_Yazı_.
········

Said Paşa diyor ki, "Şeyhe fenâ hâlde kızdım, içimden küfür etdim, böyle bokdan şey mi olur diye. Yüzümü asdım, böyle şey mi olur, benim bütün harçlık gitdi" diyor. O böyle yüzünü asınca, Şeyh Efendi ona dönüp demesin mi, "Said, ucuz aldık bunu bir mecidiyeye" diye. Said, "Ne ucuzu efendim, bizim para havaya gitdi" dedi. Şeyh Efendi dedi ki, "Bu çingenenin gördüğü rüyaya göre onun sadrazam olması lâzım gelir, ben sana onu satın aldım, sen istikbâlin sadrazamısın, seni tebrik ederim" dedi. "Çok ucuza aldık bir mecidiyeye" dedi. Ve hakîkaten de Said Paşa sadrazam oldu. Ve dostlarına "ben bu sadrazamlığı bir mecidiyeye aldım" diyormuş.

········

_Verilen Malzeme_.
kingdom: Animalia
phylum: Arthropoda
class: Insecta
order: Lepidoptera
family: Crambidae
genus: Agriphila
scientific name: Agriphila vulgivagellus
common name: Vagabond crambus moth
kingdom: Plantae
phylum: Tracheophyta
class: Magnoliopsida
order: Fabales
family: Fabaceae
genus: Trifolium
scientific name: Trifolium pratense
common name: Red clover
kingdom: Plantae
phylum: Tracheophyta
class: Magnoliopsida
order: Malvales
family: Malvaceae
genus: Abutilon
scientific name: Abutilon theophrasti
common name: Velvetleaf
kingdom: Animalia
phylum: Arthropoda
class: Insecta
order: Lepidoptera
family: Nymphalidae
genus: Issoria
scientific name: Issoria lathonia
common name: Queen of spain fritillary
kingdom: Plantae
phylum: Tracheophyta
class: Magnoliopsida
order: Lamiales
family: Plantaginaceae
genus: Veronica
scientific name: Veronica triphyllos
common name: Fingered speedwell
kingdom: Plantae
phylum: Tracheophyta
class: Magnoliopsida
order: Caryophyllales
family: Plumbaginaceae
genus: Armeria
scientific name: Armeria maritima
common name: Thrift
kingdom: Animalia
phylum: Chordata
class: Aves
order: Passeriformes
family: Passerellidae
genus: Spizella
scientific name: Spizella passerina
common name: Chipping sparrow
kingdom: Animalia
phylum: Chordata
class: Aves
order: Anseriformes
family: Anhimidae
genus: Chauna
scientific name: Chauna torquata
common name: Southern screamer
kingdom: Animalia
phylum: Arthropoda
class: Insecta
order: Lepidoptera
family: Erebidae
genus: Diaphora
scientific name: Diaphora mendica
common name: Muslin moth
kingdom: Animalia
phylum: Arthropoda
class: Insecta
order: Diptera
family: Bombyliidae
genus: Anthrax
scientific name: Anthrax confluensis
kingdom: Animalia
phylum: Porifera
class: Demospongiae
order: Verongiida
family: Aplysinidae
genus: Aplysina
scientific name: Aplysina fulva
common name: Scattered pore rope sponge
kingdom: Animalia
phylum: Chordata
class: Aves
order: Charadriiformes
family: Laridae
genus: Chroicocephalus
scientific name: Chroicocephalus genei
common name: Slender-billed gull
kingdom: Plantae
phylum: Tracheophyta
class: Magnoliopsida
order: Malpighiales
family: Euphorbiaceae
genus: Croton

········

_Yapılacaklar_.
1. Listede "order: Charadriiformes" geçen satırdan listenin son satırına kadar, iki uç da dahil, satırları "Sıra" ve "Satır" sütunları olan bir Markdown tablosu olarak düzenleyin. Boş satırları tabloya almayın.
2. Said Paşa'nın sadrazamlığı bir mecidiyeye nasıl aldığını anlatan yazıyı kaldığı yerden devam ettirin.
Yazı ile liste ayrı kaynaklardan alınmıştır.

_Alıştırma Cevapları_.
1.
| Sıra | Satır |
|---|---|
| 1 | order: Charadriiformes |
| 2 | family: Laridae |
| 3 | genus: Chroicocephalus |
| 4 | scientific name: Chroicocephalus genei |
| 5 | common name: Slender-billed gull |
| 6 | kingdom: Plantae |
| 7 | phylum: Tracheophyta |
| 8 | class: Magnoliopsida |
| 9 | order: Malpighiales |
| 10 | family: Euphorbiaceae |
| 11 | genus: Croton |

2.
Sonra, asıl en mühim mesele bu, Said Paşa'dan sonra sadrazam olan Talat Paşa, aslen çingene. O sonradan geliyor, işin tuhafı o. Ben Talat Paşa'nın aslen çingene olduğunu bilmiyordum, Fransızca bir kâmus'da gördüm.
Size bir takım misâller vermeğe çalışdım. Yani şöyle anlayacağız, rüyânın bir mübeşşirât olduğunu, bir müjde olduğunu, taraf-ı ilâhiyyeden kulların istikbâline âid bazı şeyleri bildirmesi, bir müjde, tebşîrât.